Silence (2016)

“I do because you are just like me. You see Jesus in Gethsemane and believe your trial is the same as His. Those five in the pit are suffering too, just like Jesus, but they don’t have your pride. They would never compare themselves to Jesus. Do you have the right to make them suffer? I heard the cries of suffering in this same cell. And I acted.”

‘Silence’, directed by Martin Scorsese in 2016, is an American historical drama set in Japan in the 17th century. Andrew Garfield and Adam Driver play two Catholic priests who volunteer to leave their home in Macau and venture into Japan to hunt down their former mentor Cristóvão Ferreira, played by Liam Neeson.

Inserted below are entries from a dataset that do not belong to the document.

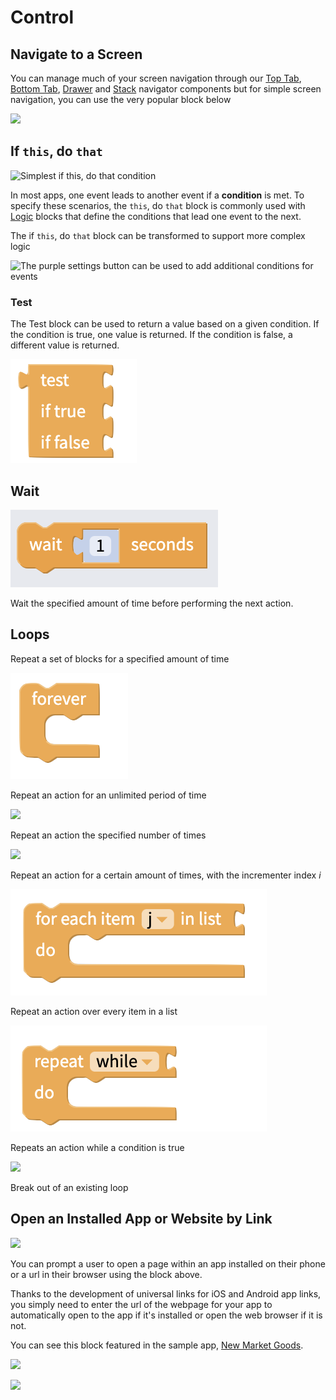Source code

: # Control

## Navigate to a Screen

You can manage much of your screen navigation through our [Top Tab](top-tab-navigator.md), [Bottom Tab](bottom-tab-navigator.md), [Drawer](drawer-navigator.md) and [Stack]() navigator components but for simple screen navigation, you can use the very popular block below

![](.gitbook/assets/blocks-control-fig-8.png)

## If `this`, do `that`

![Simplest if this, do that condition](.gitbook/assets/screen-shot-2018-05-22-at-6.47.02-am.png)

In most apps, one event leads to another event if a **condition** is met. To specify these scenarios, the `this`, do `that` block is commonly used with [Logic](logic.md) blocks that define the conditions that lead one event to the next.

The if `this`, do `that` block can be transformed to support more complex logic

![The purple settings button can be used to add additional conditions for events](.gitbook/assets/docs-1.png)

### Test

The Test block can be used to return a value based on a given condition. If the condition is true, one value is returned. If the condition is false, a different value is returned.

![](.gitbook/assets/screen-shot-2021-04-08-at-3.36.51-pm.png)

## Wait

![](.gitbook/assets/screen-shot-2021-04-08-at-2.27.44-pm.png)

Wait the specified amount of time before performing the next action.

## Loops

Repeat a set of blocks for a specified amount of time

![](.gitbook/assets/screen-shot-2021-04-08-at-3.31.44-pm.png)

Repeat an action for an unlimited period of time

![](.gitbook/assets/blocks-control-fig-1.png)

Repeat an action the specified number of times

![](.gitbook/assets/blocks-control-fig-3.png)

Repeat an action for a certain amount of times, with the incrementer index _i_

![](.gitbook/assets/screen-shot-2021-04-08-at-3.33.51-pm.png)

Repeat an action over every item in a list

![](.gitbook/assets/screen-shot-2021-04-08-at-3.35.12-pm.png)

Repeats an action while a condition is true

![](.gitbook/assets/blocks-control-fig-5.png)

Break out of an existing loop

## Open an Installed App or Website by Link

![](.gitbook/assets/blocks-control-fig-6.png)

You can prompt a user to open a page within an app installed on their phone or a url in their browser using the block above.

Thanks to the development of universal links for iOS and Android app links, you simply need to enter the url of the webpage for your app to automatically open to the app if it's installed or open the web browser if it is not.

You can see this block featured in the sample app, [New Market Goods](control.md).

![](.gitbook/assets/screen-shot-2018-08-23-at-5.03.34-pm.png)



![](.gitbook/assets/blocks-control-fig-5.png)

There is extreme danger in their mission, however, as Japan has outlawed Christianity and is persecuting locals and incomers who practice the faith. They travel through the villages looking for Ferreira and, in doing so, helping the Christian residents by celebrating Mass and baptising. The brutality of the regime catches up with them however and they are finally arrested. Only then do they discover the true fate of Ferreira. Scorsese’s movie is a powerful and harrowing one. The film is punctuated by scenes of torture as the Japanese attempt to force the Christians to renounce their faiths. A large part of the film succeeds because of the convincing performances of Garfield and Driver, but also the arguably tougher challenges placed on the Japanese actors, in particular Issey Ogata and those playing the persecuted villagers. The tone of the film, for me, was reminiscent of Elem Klimov’s ‘Come and See’, a tough war movie that uses children in the same role as the Catholic priests in ‘Silence’, to witness first-hand the horrors of persecution. As in the Russian film, there is a feeling that the actors themselves have been changed by the experience: Driver and Garfield seem to wither and diminish as the film progresses.

Would I recommend it? It’s a powerful and harrowing movie, but beautifully shot and with a powerful message that Scorsese relays without the sentimentality of ‘Hugo’ or the pyrotechnics of ‘The Wolf of Wall Street’. Watch in a difficult double bill with ‘Come and See’.